If you’re writing epic fantasy, odds are at some point your protagonist is going to have to fight. Whether they’re a sword wielding battle-scarred pro, or an inexperienced newcomer terrified of conflict – there are a few universal rules that can help.
If your character is going to risk life and liberty there had better be a good reason for it. The greater the stakes, the more the character is going to risk. So although Bilbo may lament the loss of his handkerchief at the beginning of The Hobbit he is hardly going to face down a trio of trolls to save it. However if the lives of 13 others are at stake, and his survival outside the Shire depends on their release, he’s more likely to risk his life to save them.
Your character’s goal is never the fight itself. The fight is always a vehicle to achieving something else. (Freedom, recovering something, obtaining information, saving someone).
There should be moments when it looks like your protagonist has failed. There’s nothing worse in a fight scene than your hero walking it. The guards are dispatched without much effort, the key to the cell door is easy to find, and a fast horse waiting by the door whips them safely off into the night.
It’s always easy to up the ante – just think of what could go wrong and let that play out.

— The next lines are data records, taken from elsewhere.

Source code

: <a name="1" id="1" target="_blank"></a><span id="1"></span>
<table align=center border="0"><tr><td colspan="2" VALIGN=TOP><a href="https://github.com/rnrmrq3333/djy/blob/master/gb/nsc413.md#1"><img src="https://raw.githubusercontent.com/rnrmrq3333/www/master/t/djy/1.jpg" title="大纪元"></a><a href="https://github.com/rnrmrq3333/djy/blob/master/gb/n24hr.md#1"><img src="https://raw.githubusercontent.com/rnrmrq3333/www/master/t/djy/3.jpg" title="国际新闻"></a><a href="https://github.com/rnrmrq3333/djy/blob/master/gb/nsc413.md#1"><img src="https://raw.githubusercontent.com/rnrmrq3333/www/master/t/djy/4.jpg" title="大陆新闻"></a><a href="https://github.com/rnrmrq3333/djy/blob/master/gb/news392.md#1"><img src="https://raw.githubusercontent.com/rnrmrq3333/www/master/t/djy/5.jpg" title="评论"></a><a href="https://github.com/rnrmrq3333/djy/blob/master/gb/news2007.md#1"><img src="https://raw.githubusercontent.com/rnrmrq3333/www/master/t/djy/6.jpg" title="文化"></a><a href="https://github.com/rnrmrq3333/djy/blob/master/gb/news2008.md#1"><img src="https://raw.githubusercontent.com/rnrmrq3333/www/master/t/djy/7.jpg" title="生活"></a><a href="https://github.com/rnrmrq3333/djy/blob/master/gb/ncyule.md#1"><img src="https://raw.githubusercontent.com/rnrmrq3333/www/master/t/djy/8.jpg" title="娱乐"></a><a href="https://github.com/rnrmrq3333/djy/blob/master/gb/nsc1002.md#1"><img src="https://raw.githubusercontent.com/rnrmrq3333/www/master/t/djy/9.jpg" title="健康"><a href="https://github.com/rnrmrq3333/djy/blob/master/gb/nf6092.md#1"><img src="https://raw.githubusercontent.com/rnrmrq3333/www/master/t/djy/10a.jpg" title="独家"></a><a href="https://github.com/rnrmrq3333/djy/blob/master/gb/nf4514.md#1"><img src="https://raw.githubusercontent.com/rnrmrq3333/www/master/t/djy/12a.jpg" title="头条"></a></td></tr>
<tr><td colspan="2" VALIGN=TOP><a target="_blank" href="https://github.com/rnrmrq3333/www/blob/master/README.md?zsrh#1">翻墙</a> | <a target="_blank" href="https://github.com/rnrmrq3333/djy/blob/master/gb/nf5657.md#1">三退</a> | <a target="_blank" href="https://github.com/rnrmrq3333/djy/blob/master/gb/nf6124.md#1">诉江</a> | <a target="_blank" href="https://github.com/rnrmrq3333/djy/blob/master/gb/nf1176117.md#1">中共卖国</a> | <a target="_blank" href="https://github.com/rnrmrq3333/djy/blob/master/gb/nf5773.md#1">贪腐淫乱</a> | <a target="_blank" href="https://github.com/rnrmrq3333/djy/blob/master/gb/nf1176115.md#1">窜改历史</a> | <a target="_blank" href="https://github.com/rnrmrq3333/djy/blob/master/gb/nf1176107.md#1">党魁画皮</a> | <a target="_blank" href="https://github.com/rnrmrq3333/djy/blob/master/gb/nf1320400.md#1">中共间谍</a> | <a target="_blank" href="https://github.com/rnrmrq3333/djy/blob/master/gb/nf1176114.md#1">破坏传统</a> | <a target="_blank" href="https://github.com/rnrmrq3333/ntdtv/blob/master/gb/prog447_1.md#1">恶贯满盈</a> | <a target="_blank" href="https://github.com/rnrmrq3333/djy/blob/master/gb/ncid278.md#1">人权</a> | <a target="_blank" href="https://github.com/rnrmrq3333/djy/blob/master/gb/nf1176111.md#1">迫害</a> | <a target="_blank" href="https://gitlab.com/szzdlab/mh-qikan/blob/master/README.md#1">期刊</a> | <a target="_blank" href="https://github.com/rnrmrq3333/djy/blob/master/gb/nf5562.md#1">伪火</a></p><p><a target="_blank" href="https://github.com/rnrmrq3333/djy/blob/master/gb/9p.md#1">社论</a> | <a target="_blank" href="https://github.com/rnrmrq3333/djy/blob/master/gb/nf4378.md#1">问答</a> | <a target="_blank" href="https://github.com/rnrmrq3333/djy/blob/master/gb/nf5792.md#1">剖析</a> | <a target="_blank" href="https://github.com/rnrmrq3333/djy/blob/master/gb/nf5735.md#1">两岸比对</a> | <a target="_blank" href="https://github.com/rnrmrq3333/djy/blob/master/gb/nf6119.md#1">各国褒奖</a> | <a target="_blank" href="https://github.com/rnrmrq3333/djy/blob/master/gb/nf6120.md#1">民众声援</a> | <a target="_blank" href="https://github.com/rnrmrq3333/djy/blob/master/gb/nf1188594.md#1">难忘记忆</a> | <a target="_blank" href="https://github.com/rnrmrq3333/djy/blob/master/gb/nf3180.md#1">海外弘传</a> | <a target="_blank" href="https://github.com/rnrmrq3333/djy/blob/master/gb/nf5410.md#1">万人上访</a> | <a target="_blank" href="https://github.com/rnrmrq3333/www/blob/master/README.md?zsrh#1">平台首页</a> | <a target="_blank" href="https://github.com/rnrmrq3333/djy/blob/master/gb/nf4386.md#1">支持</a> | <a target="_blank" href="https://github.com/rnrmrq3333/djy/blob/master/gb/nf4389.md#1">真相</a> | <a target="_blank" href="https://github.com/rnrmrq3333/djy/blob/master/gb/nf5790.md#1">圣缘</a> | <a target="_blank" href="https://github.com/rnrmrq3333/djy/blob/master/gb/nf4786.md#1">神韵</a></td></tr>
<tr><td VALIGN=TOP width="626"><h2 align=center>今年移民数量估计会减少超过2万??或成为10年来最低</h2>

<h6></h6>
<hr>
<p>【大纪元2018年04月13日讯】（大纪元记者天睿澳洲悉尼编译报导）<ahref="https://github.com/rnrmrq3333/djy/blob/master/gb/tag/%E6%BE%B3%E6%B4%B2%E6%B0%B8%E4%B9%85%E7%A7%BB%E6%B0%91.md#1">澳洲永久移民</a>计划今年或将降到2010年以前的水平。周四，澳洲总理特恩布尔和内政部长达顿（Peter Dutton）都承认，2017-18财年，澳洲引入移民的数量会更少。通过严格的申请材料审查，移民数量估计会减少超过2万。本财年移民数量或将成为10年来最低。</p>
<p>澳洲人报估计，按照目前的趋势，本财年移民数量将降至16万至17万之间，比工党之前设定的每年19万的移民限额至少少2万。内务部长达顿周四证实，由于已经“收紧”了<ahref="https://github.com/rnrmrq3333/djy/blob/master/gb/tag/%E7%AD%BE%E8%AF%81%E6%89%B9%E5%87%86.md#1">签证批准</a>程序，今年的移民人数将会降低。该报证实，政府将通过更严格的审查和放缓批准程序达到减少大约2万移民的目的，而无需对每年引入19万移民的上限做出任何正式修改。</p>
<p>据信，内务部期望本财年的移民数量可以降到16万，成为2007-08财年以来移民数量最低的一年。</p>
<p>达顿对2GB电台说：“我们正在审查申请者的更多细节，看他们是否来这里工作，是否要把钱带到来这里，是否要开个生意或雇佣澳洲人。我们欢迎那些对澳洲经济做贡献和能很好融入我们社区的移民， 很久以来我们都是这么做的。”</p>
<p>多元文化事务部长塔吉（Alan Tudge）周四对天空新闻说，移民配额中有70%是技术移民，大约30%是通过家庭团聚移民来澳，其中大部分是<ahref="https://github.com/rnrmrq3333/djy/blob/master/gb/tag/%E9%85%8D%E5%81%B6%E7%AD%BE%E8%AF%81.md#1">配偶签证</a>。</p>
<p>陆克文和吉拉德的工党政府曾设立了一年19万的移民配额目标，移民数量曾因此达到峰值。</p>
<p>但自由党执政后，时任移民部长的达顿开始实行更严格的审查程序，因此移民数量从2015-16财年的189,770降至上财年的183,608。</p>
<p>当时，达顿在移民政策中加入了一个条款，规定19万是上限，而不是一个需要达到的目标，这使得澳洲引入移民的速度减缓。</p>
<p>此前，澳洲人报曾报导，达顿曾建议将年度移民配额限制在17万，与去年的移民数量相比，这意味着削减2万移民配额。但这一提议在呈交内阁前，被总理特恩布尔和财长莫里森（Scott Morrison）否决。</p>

The guards are able to raise an alarm. The stronghold is holding a tournament so it’s not just everyday guards, but champion fighters now swarming the halls. The person being rescued isn’t there. When they are located the only key to their cell was attached to the belt of the guard the hero just pushed out the window. A portcullis is lowered trapping them inside. And when they manage to fight their way to the wall – they see the horse and companions waiting outside have been grabbed too.
But because you’re clever, your hero finds an ingenious way to escape and free the companions at the same time.
When your protagonist escapes by the narrowest of margins, your reader will hopefully feel relief rather than disbelief.
It doesn’t matter how physically amazing your hero is, there is no way one person can defeat a whole army in hand-to-hand conflict. Know your characters skills and design a fight sequence that will work for them. In The Lord of the Rings the hobbits manage to avoid many fight scenes because they are small enough to crawl off unnoticed. However when Sam defeats Shelob he uses his small stature and her greater size to his advantage.
4. Focus on the Action
I love the dictionary definition of action:
The state or process of doing something.
Not planning, thinking, or talking about what’s going to happen. The actual doing.
Fight scenes are cause and effect. Someone throws a punch, you either get hit or you dodge it. If you get hit, you rally as fast as you can (even if you are wobbly or winded). If you dodge, you need to counter in some form. Your characters don’t have time to over think, so don’t do it when you’re writing either.
That’s not to say a fight scene is just a blow-by-blow account either, just that the character’s main focus is in the moment. They can feel despair as their face hits the dirt, because in that moment all they can see is the holy grail (the goal) slipping away from them. Just remember the opponent wants to end this fight fast too, so keep it moving.
Write fast. Use short sentences. Employ explosively active verbs; thrust, tackle, smash, mash, pummel, hammer, crush…
Make sure the character feels the impact afterwards. Fighting always takes its toll – whether it’s in the form of injuries sustained, or counting the emotional cost of achieving the goal.
Fights are as unique as the opponents, and ultimately as the writer you are in control of the circumstances and the environment. The key is to get inside the head of your character and play to their strengths.